Let’s assume two states, Uttar Pradesh (UP) and Tamil Nadu (TN), have different peak demand patterns over the course of a week. Below is the hypothetical peak demand (in MW) for each state over seven days:
Step 1: Averaging Across Days
If we use a simple average across these days to calculate the national coincident demand, the results would be:
– UP Average Demand = (22,000 + 23,000 + 35,000 + 24,000 + 23,500 + 22,500 + 23,000) / 7 = 24,143 MW
– TN Average Demand = (15,000 + 14,500 + 15,500 + 16,000 + 15,000 + 16,500 + 15,500) / 7 = 15,429 MW
The national coincident peak is the sum of the averages:
– Total Average Demand (National) = 24,143 MW + 15,429 MW = 39,572 MW
Step 2: Ignoring the Sharp Peak
Now, consider Day 3, where UP experiences an extreme demand spike of 35,000 MW due to a heatwave. The averaging method reduces the significance of this sharp peak because it smooths the demand over the whole week.
If we look at Day 3 alone:
– UP Demand = 35,000 MW
– TN Demand = 15,500 MW
– Total Peak Demand (National) on Day 3 = 35,000 MW + 15,500 MW = 50,500 MW
On this particular day, the national grid needs to supply 50,500 MW. However, using the average method across the week, the coincident demand estimate is 39,572 MW. The shortfall during the real peak is:
– Shortfall = 50,500 MW – 39,572 MW = 10,928 MW
Impact of Over-Simplification
Due to the averaging approach, the methodology suggests that 39,572 MW is the required capacity at the national level, which does not account for the actual peak demand of 50,500 MW on Day 3. As a result, there is a shortfall of 10,928 MW during the heatwave. If the system is planned based on the average, there would be insufficient capacity to meet the peak demand during such extreme periods, leading to potential grid stress or power outages in UP.

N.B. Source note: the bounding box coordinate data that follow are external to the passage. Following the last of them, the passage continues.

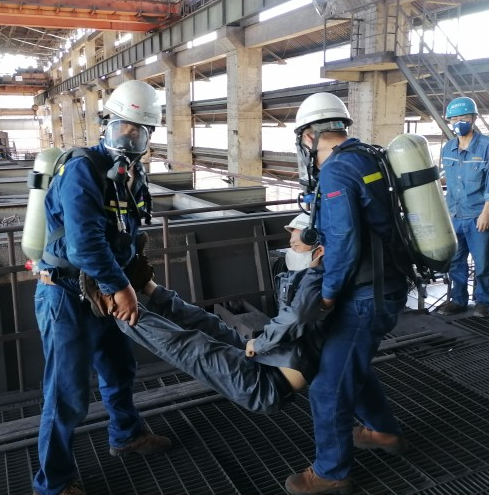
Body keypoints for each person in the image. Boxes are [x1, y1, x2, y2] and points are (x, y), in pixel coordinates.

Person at [32, 80, 171, 495]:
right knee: (66, 394)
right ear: (105, 125)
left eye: (138, 131)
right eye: (121, 127)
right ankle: (54, 483)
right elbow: (84, 244)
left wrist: (136, 275)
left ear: (148, 136)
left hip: (104, 290)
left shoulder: (131, 176)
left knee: (119, 367)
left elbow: (126, 233)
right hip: (66, 295)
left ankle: (126, 435)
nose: (127, 137)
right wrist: (121, 287)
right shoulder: (83, 169)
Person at [287, 92, 409, 495]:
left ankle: (331, 472)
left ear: (309, 135)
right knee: (350, 367)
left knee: (327, 386)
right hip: (385, 285)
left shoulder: (336, 171)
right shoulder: (367, 157)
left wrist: (327, 295)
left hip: (363, 295)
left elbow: (343, 240)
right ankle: (383, 431)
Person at [110, 234, 327, 414]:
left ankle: (117, 305)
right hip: (266, 360)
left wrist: (259, 344)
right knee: (206, 323)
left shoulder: (321, 280)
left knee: (192, 348)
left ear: (319, 251)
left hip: (265, 384)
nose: (289, 249)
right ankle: (146, 284)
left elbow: (298, 315)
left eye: (295, 246)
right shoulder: (312, 275)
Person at [437, 97, 489, 318]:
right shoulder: (448, 148)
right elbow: (448, 179)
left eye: (464, 117)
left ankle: (482, 302)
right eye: (454, 119)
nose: (458, 122)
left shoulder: (488, 146)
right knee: (456, 261)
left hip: (478, 215)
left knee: (483, 261)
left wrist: (487, 212)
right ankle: (458, 300)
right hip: (454, 214)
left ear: (474, 118)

Above is an example of how oversimplifying with averages can lead to aggregation errors, underestimating actual peak requirements in certain states and risking grid reliability and how regional spikes can be masked by averaging, potentially creating misalignments in the national-level capacity planning.

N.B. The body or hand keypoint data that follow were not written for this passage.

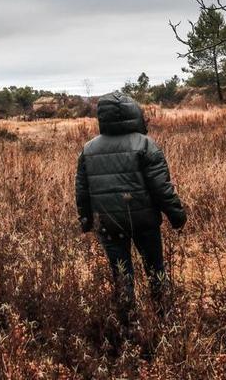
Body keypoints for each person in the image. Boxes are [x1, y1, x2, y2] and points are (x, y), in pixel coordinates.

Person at [75, 91, 186, 326]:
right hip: (145, 222)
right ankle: (164, 319)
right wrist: (176, 215)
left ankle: (129, 327)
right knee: (155, 270)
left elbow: (82, 191)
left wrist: (86, 221)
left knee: (121, 275)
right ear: (133, 114)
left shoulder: (88, 149)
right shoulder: (145, 144)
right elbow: (161, 187)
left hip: (107, 224)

10. Limited Consideration of Localized Factors: Although historical profiles are used, the methodology may not fully account for future regional developments such as industrial growth, urbanization, or energy policy changes that could significantly affect demand at the state level. These localized factors might introduce aggregation errors when combining state-level data into national estimates.
Conclusion:
The proposed methodology for assessing the capacity credit of generation resources and determining coincident peak requirements is robust and scientifically grounded, particularly in addressing the variability of VREs and makes reasonable efforts to reduce aggregation errors. However, it introduces significant complexity and demands substantial technical resources, which might pose challenges for utilities with limited expertise and there remain potential issues with under- or overestimation due to reliance on averaging, coincident peak focus, and uniform capacity crediting across diverse state energy profiles. Balancing accuracy with simplicity should be a key consideration in the further refinement of this methodology.
Disclaimer: Views are personal and do not reflect of any institution of organisation associated.